WHAT IS NEEDED -> Reproduce every record below exactly, without the pictures.

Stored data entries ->
※

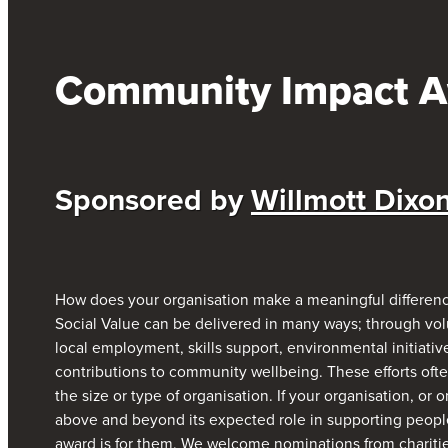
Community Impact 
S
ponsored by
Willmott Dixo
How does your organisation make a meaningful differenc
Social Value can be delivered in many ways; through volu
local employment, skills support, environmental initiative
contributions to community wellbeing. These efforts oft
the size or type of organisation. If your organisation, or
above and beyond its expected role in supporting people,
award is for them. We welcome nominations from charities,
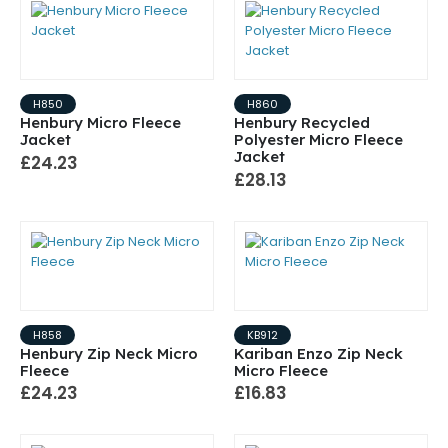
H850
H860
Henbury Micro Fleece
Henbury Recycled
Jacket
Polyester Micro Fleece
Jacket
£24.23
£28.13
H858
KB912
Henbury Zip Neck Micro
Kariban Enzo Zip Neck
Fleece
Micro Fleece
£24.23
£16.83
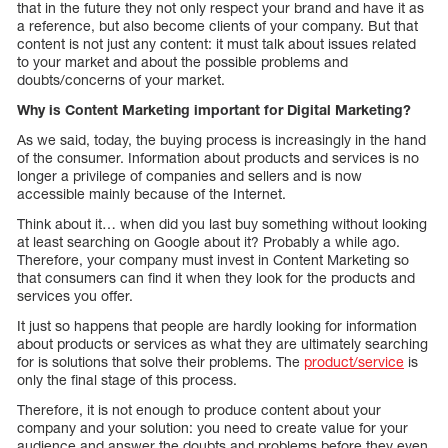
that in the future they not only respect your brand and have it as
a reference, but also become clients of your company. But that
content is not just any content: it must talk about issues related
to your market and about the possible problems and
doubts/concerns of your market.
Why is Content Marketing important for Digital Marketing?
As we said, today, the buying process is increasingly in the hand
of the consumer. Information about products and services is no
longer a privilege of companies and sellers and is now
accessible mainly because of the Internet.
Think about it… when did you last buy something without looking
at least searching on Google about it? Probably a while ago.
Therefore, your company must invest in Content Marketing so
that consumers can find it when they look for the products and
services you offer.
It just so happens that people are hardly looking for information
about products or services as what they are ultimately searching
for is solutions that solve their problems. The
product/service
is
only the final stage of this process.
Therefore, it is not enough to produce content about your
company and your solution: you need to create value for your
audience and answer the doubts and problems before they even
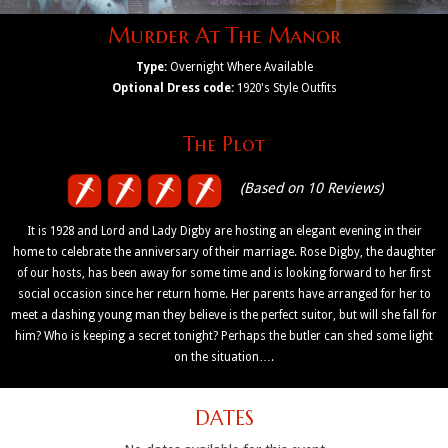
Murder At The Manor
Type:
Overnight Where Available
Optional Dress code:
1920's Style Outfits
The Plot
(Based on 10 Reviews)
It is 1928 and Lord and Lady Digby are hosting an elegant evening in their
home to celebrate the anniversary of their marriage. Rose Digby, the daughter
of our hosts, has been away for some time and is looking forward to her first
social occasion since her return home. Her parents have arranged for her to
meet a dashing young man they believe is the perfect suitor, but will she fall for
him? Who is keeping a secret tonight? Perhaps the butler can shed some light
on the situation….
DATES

※

RESULT OF THE TASK ->
Community Impact 
S
ponsored by
Willmott Dixo
How does your organisation make a meaningful differenc
Social Value can be delivered in many ways; through volu
local employment, skills support, environmental initiative
contributions to community wellbeing. These efforts oft
the size or type of organisation. If your organisation, or
above and beyond its expected role in supporting people,
award is for them. We welcome nominations from charities,
H850
H860
Henbury Micro Fleece
Henbury Recycled
Jacket
Polyester Micro Fleece
Jacket
£24.23
£28.13
H858
KB912
Henbury Zip Neck Micro
Kariban Enzo Zip Neck
Fleece
Micro Fleece
£24.23
£16.83
that in the future they not only respect your brand and have it as
a reference, but also become clients of your company. But that
content is not just any content: it must talk about issues related
to your market and about the possible problems and
doubts/concerns of your market.
Why is Content Marketing important for Digital Marketing?
As we said, today, the buying process is increasingly in the hand
of the consumer. Information about products and services is no
longer a privilege of companies and sellers and is now
accessible mainly because of the Internet.
Think about it… when did you last buy something without looking
at least searching on Google about it? Probably a while ago.
Therefore, your company must invest in Content Marketing so
that consumers can find it when they look for the products and
services you offer.
It just so happens that people are hardly looking for information
about products or services as what they are ultimately searching
for is solutions that solve their problems. The
product/service
is
only the final stage of this process.
Therefore, it is not enough to produce content about your
company and your solution: you need to create value for your
audience and answer the doubts and problems before they even
Murder At The Manor
Type:
Overnight Where Available
Optional Dress code:
1920's Style Outfits
The Plot
(Based on 10 Reviews)
It is 1928 and Lord and Lady Digby are hosting an elegant evening in their
home to celebrate the anniversary of their marriage. Rose Digby, the daughter
of our hosts, has been away for some time and is looking forward to her first
social occasion since her return home. Her parents have arranged for her to
meet a dashing young man they believe is the perfect suitor, but will she fall for
him? Who is keeping a secret tonight? Perhaps the butler can shed some light
on the situation….
DATES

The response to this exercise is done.